I just realized that you're evaluating your points at the original input points when you're using a non-zero smoothing factor (s).
By definition, smoothing won't fit the data exactly. Try putting s=0 in instead.
As a quick example:
import matplotlib.pyplot as plt
import numpy as np
from scipy import interpolate
x = np.linspace(0, 6.*np.pi, num=100) #interval (0,6*pi) in 10'000 steps
A = 1.e-4 # Amplitude of sine function
y = A*np.sin(x)
fig, axes = plt.subplots(nrows=2)
for ax, s, title in zip(axes, [2, 0], ['With', 'Without']):
yinterp = interpolate.UnivariateSpline(x, y, s=s)(x)
ax.plot(x, yinterp, label='Interpolated')
ax.plot(x, y, 'bo',label='Original')
ax.legend()
ax.set_title(title + ' Smoothing')
plt.show()
The reason that you're only clearly seeing the effects of smoothing with a low amplitude is due to the way the smoothing factor is defined. See the documentation for scipy.interpolate.UnivariateSpline for more details.
Even with a higher amplitude, the interpolated data won't match the original data if you use smoothing.
For example, if we just change the amplitude (A) to 1.0 in the code example above, we'll still see the effects of smoothing...
The problem is in choosing suitable values for the s parameter.

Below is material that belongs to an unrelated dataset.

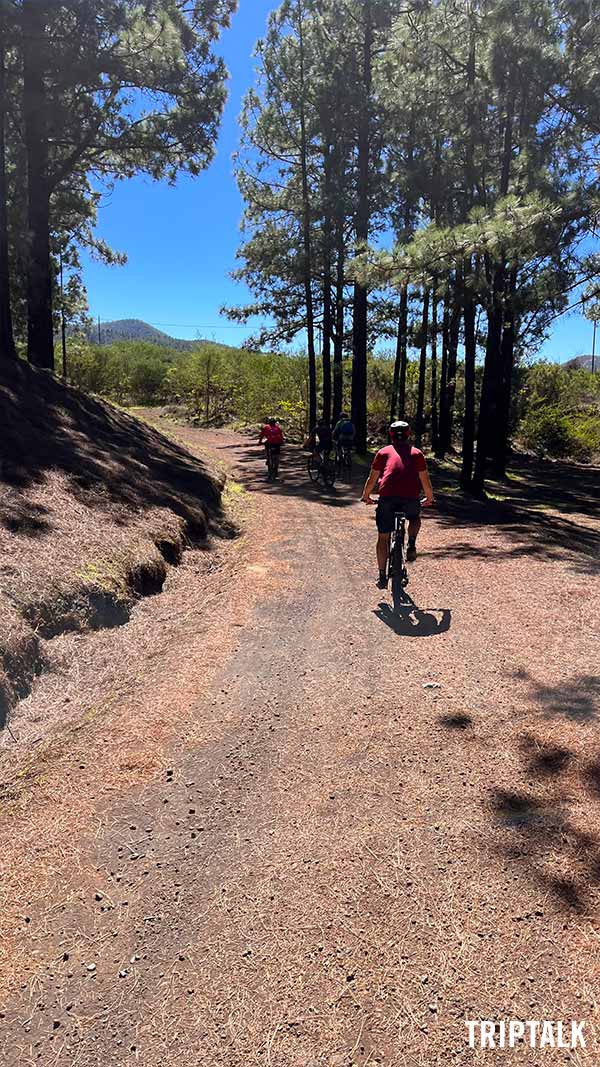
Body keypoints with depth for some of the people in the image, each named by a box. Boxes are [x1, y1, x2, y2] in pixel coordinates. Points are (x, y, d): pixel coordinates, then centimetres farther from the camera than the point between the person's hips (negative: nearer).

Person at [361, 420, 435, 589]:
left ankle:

Its values depend on the scaling of the data.
Reading the documentation carefully, one can deduce that the parameter should be chosen around s = len(y) * np.var(y), i.e. # of data points * variance. Taking for example s = 0.05 * len(y) * np.var(y) gives a smoothing spline that does not depend on the scaling of the data or the number of data points.
EDIT: sensible values for s depend of course also on the noise level in the data. The docs seem to recommend choosing s in the range (m - sqrt(2*m)) * std**2 <= s <= (m + sqrt(2*m)) * std**2 where std is the standard deviation associated with the "noise" you want to smooth over.